Stored items:
┄┄┄┄┄┄┄┄┄┄
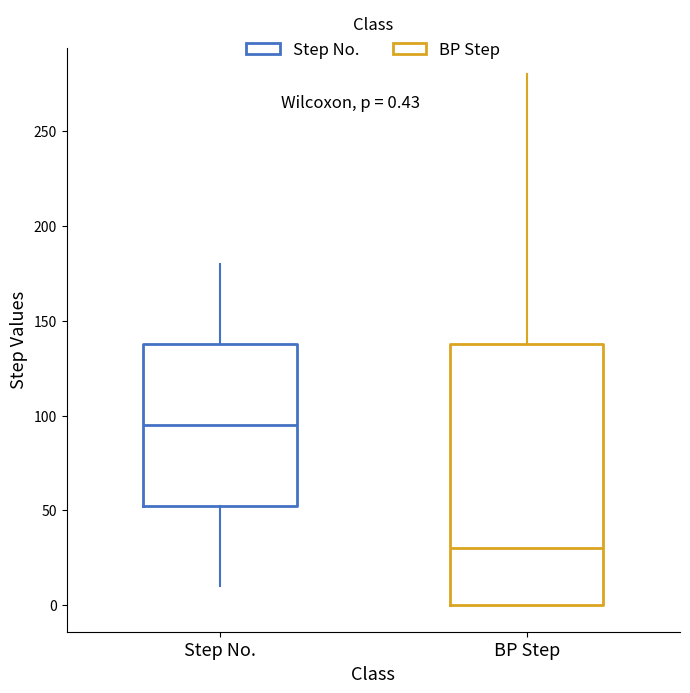

Which box's median line is the lowest?

BP Step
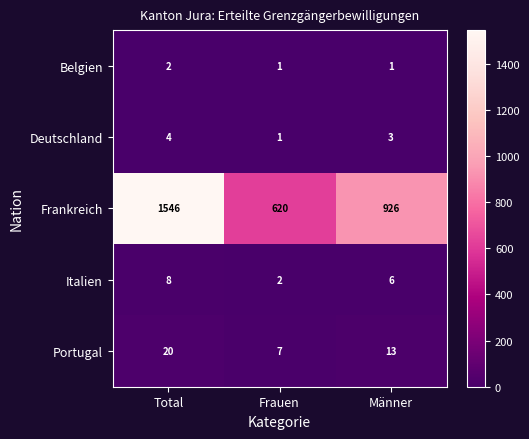

At which label does Frankreich reach its minimum?

Frauen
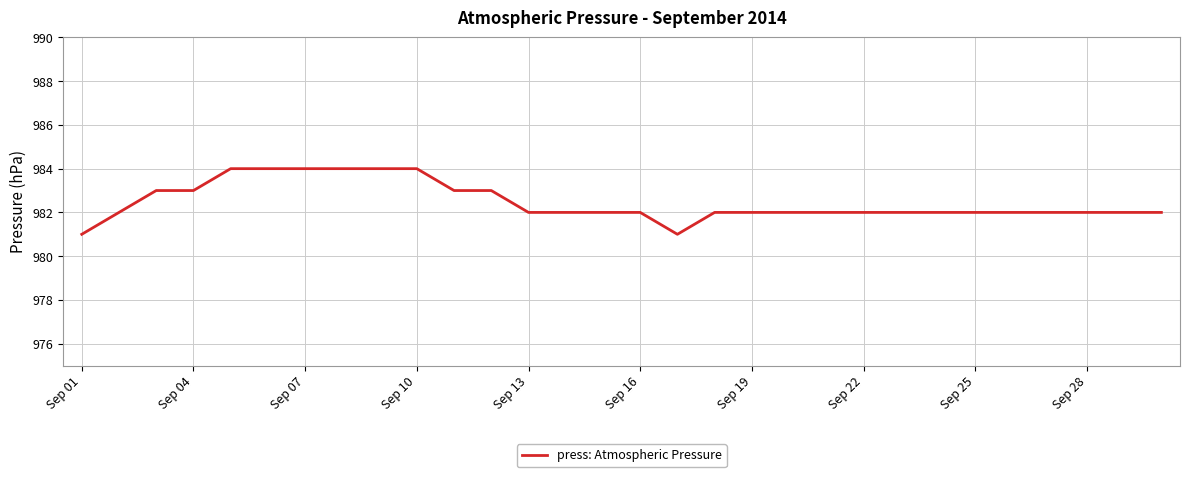

What is the difference between the maximum and second lowest values?

3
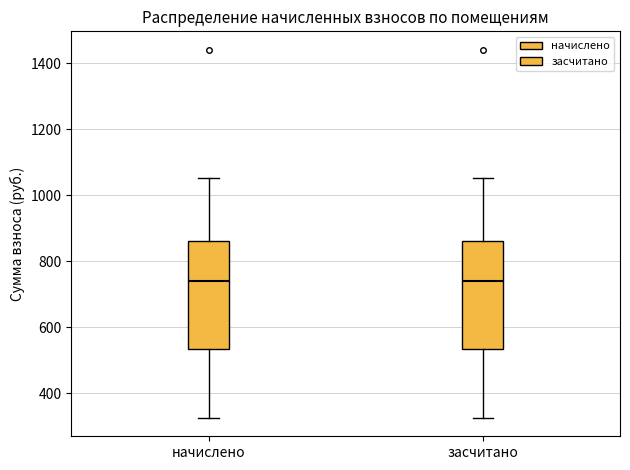

Where does the upper whisker of the box for засчитано end on the y-axis? The values are not printed on the chart, so give them approximately, as read against the axis.

1060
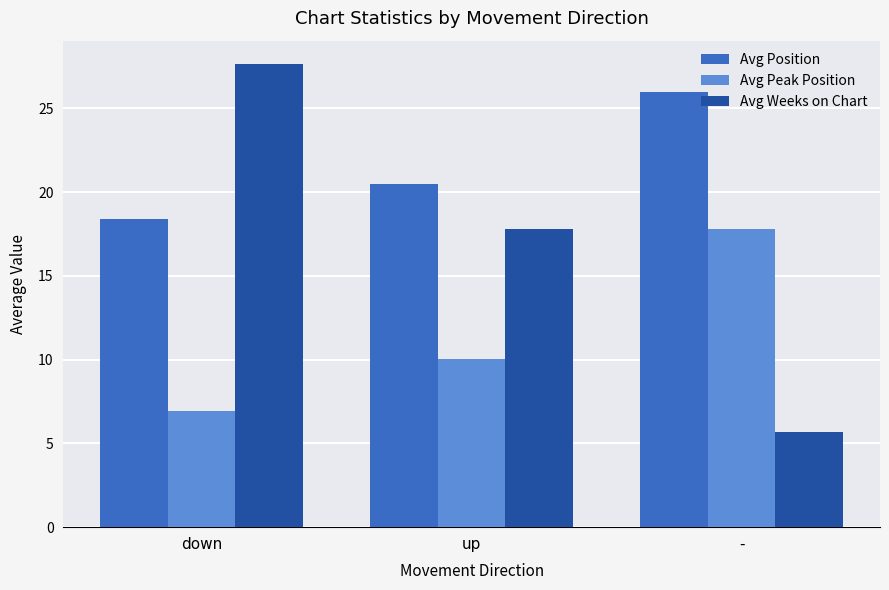

What is the smallest value displayed?

5.7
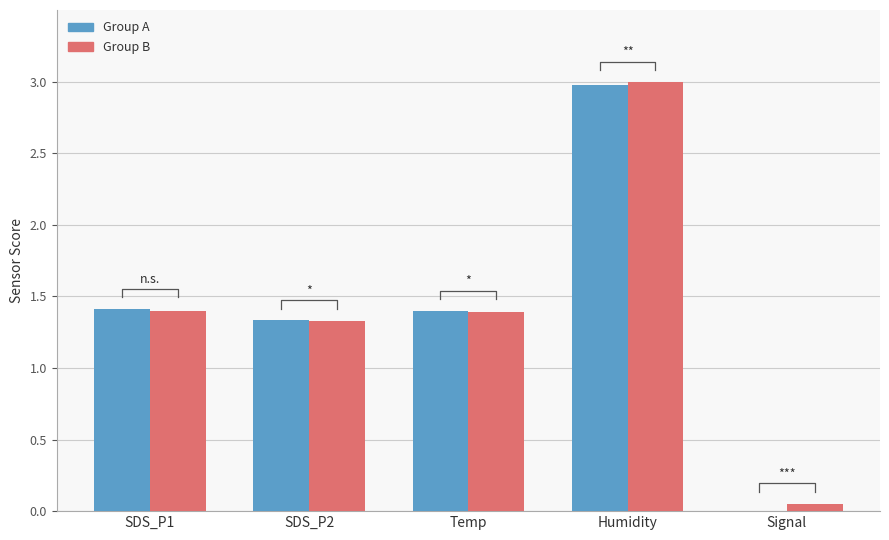

What is the sum of all Group A values?

7.1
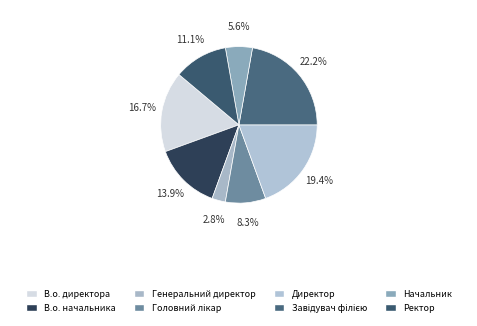

Between Директор and В.о. начальника, which is larger?

Директор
┄┄┄┄┄┄┄┄┄┄
**Exercise description**
Copy out, word for word, the lines from the one containing "At which label" through the last of the lines, both ends included. Leave the pictures out.

**Written response**
At which label does Frankreich reach its minimum?

Frauen

What is the difference between the maximum and second lowest values?

3

Where does the upper whisker of the box for засчитано end on the y-axis? The values are not printed on the chart, so give them approximately, as read against the axis.

1060

What is the smallest value displayed?

5.7

What is the sum of all Group A values?

7.1

Between Директор and В.о. начальника, which is larger?

Директор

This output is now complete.